Volume 38 (2017) / Issue 4
On 30 October 2016, a significant new landmark in international trade was reached by the signing of the Comprehensive Economic and Trade Agreement, the CETA, between the European Union, the EU, and Canada.
In an over 1,000 pages long document, the parties outline details on how to ‘strengthen their close economic relationship, … create an expanded and secure market for their goods and services through the reduction or elimination of barriers to trade and investment, [and] establish clear, transparent, predictable and mutually advantageous rules to govern their trade and investment’.
In accordance to the Joint Interpretative Instrument on the CETA the agreement ‘embodies the shared commitment of Canada and the European Union and its Member States to free and fair trade’ and ‘creates new opportunities for trade and investment for Europeans and Canadians’.
In respect to small- and medium-size enterprises, ‘for whom trying to meet the cost requirements of customers is a constant challenge’ the document specifically states that the CETA will allow ‘virtually all manufactured goods to be exported duty-free’.

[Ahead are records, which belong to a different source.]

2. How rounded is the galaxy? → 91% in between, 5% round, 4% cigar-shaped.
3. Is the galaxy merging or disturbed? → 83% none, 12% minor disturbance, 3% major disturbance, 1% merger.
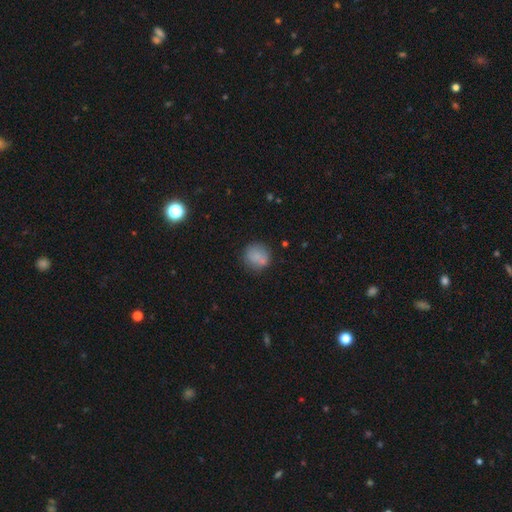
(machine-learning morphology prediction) Smooth or featured? Predicted: smooth (p=0.79). How rounded? Predicted: round (p=0.88). Merging? Predicted: none (p=0.69).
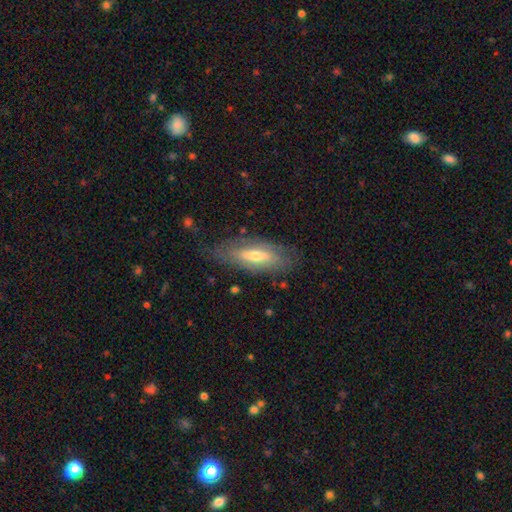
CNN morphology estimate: This is possibly a featured or disk galaxy (52%). It is possibly not viewed edge-on (57%). Merging: likely none (71%).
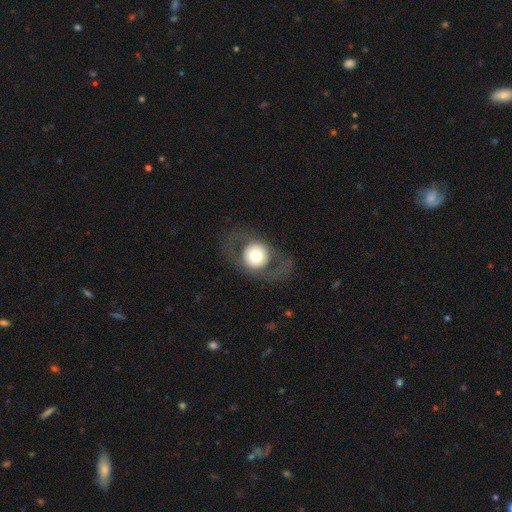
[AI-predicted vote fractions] Smooth or featured? smooth (50%)
Merging? none (75%)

Notwithstanding the severe opposition that signing of this agreement has met on both sides of the Atlantic, the initiative is also met with positive tones. Although it is too early to say, as to what extend the CETA will contribute to the expansion of trade between the signing parties, it is expected that far more contracts will be signed and agreements entered into between businesses incorporated in Canada and the EU, respectively.
Businesses in the civil law continental Europe are used to the concept of good faith in negotiations and subsequent performance of their contractual obligations. Businesses in the common law jurisdictions, however, have a quite different view to that regard.
Canada has inherited its contract law principles from the United Kingdom. On the question of good faith, however, it seems like the jurisdiction is departing – albeit cautiously – and moving away from the traditional English hostility towards good faith in contractual obligations, thus, creating its path and a unique conception of it.
This article will attempt to elucidate some important aspects of the current developments in connection to good faith in Canada. Hopefully, the article will provide some guidance in how to understand good faith and what to expect in a Canadian business and legal environment to avoid misunderstandings and unpleasant consequences that potentially could arise from that.